▸ **Text block**
>>>>>

The Canadian Coast Guard still has about five to seven days of ice-breaking operations around New Brunswick’s Acadian Peninsula, the acting superintendent of Ice Operations Atlantic, Trevor Hodgson, reported Wednesday.

Ice had started its normal regression from the Gulf of St. Lawrence by early March but a few days of northeasterly winds in mid-March reversed that trend.

“It hit the Gulf pretty hard, he said.

“It essentially took all the ice that was in the Gulf and compacted it into three big piles,” he said of how it pushed the ice against Prince Edward Island’s north shore and some into the eastern and western entrances to the Northumberland Strait. Because the ice was so compressed by the pressure, it has taken longer for it to decompress and move out. He said that’s happening now and cargo ships have been able to make it into port in Summerside and Charlottetown without ice-breaker assistance.

A Canadian Coast Guard icebreaker cuts a path through the Northumberland Strait and under the Confederation Bridge in this aerial shot. Ice conditions around P.E.I. are improving by the day, but there is still considerable ice in Northern New Brunswick which is delaying the start of the snow crab fishery.
A Canadian Coast Guard icebreaker, the CCGS Louis S. St-Laurent, cuts a path through the Northumberland Strait and under the Confederation Bridge in this aerial shot taken from a Coast Guard Bell 429 helicopter. Ice conditions around P.E.I. are improving by the day, but there is still considerable ice in Northern New Brunswick which is delaying the start of the snow crab fishery.

While P.E.I. is now breaking free of winter’s grasp on its own, Hodgson said there still remains several days of ice-breaking operations in northern New Brunswick. Of particular concern are the Acadian Peninsula ports of Shippagan, Caraquet and Lemèque, where many of the region’s crab boats are based.

There was so much pack ice that the hovercraft could not get into port and the 83-meter ice-breaker, the Sir William Alexander, had to be called in to conduct four break-outs in Chaleur Bay and Shippagan Bay.

The hovercraft has since taken over and has logged four days in Shippagan Bay and around Shippagan wharf. Fishermen have started to launch their crab boats but shore-fast ice is still denying them access to the fishing grounds.

Once the ports are free and the fast ice has moved off, buoys to mark the channels will still have to be placed before the crab fishery can open, Hodgson acknowledged.

“We don’t really have a set (opening) day. We’re basically working with the weather to go day-by-day,” said Hodgson who acknowledged near gale force wind out of the east on Tuesday has helped clear some of the fast ice.

<<<<<

In the ice article, which Acadian Peninsula ports are named as being of particular concern? The entries that follow have no connection to the ice article.

▸ **Data**
>>>>>

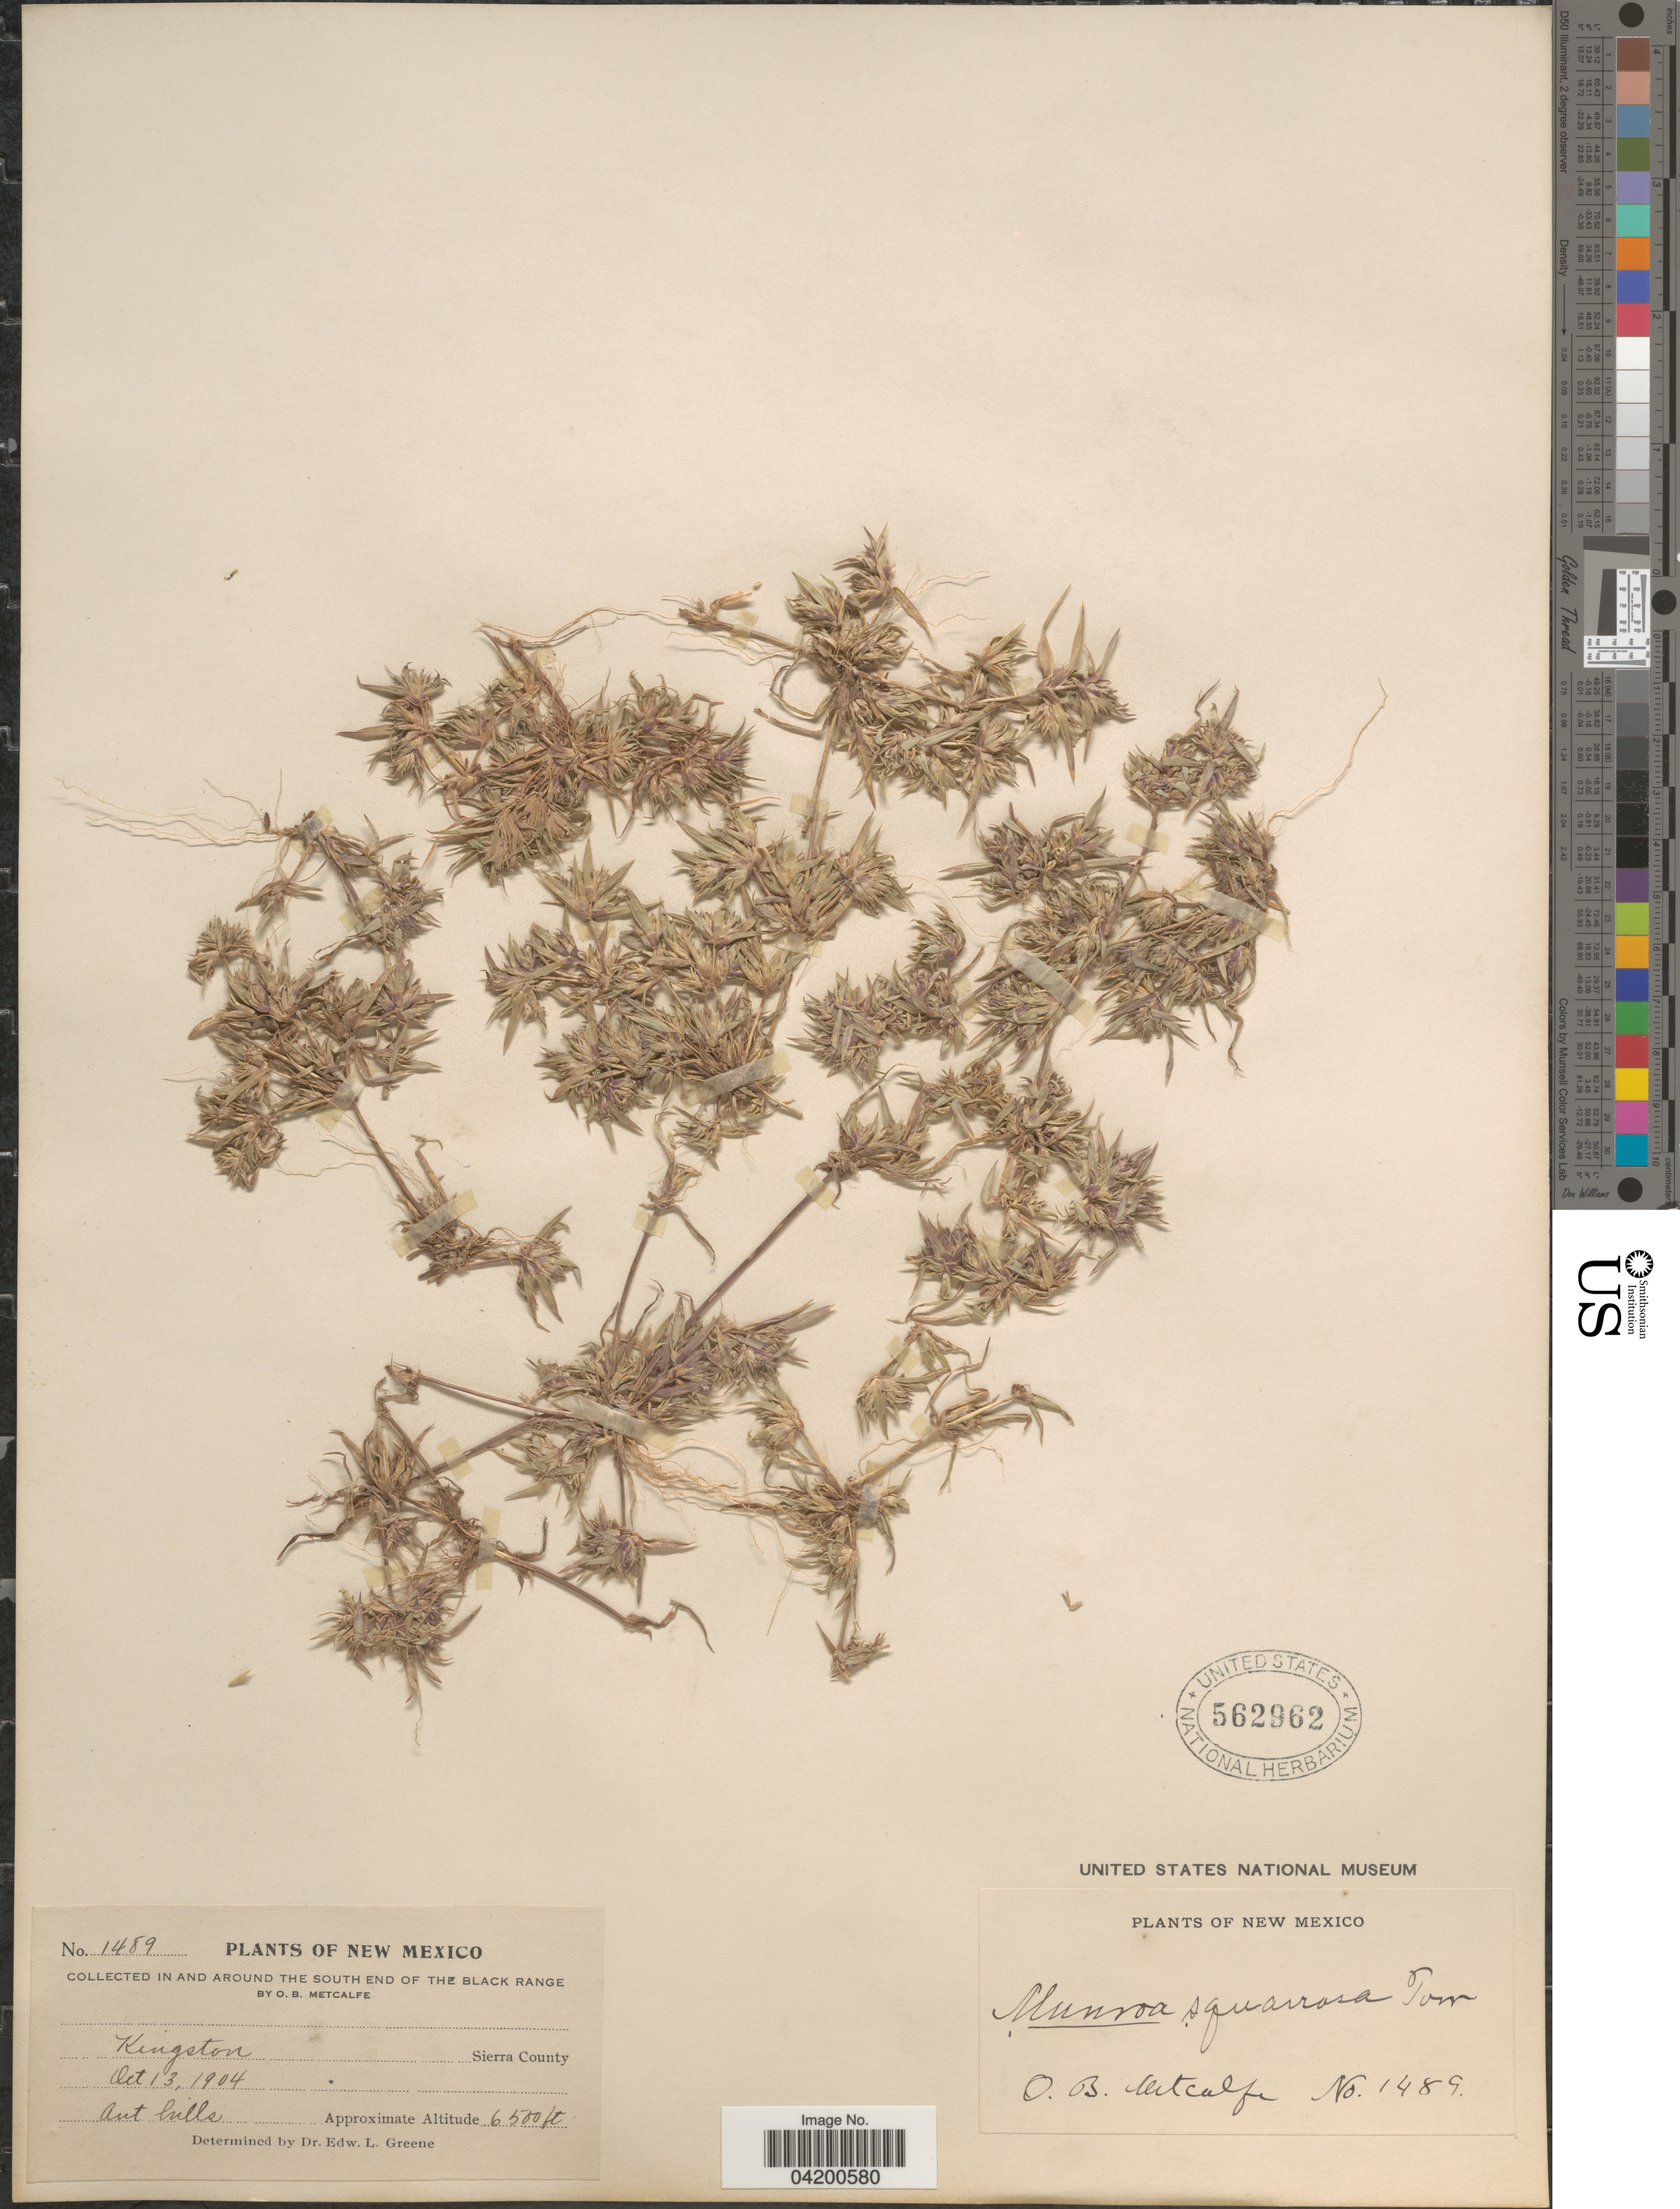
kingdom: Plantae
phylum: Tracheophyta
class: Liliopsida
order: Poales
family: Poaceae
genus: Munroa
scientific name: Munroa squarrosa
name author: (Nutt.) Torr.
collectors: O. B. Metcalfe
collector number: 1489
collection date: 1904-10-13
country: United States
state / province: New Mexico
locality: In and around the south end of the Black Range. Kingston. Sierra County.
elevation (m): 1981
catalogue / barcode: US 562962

<<<<<

▸ **Correct answer**
Shippagan, Caraquet and Lemèque.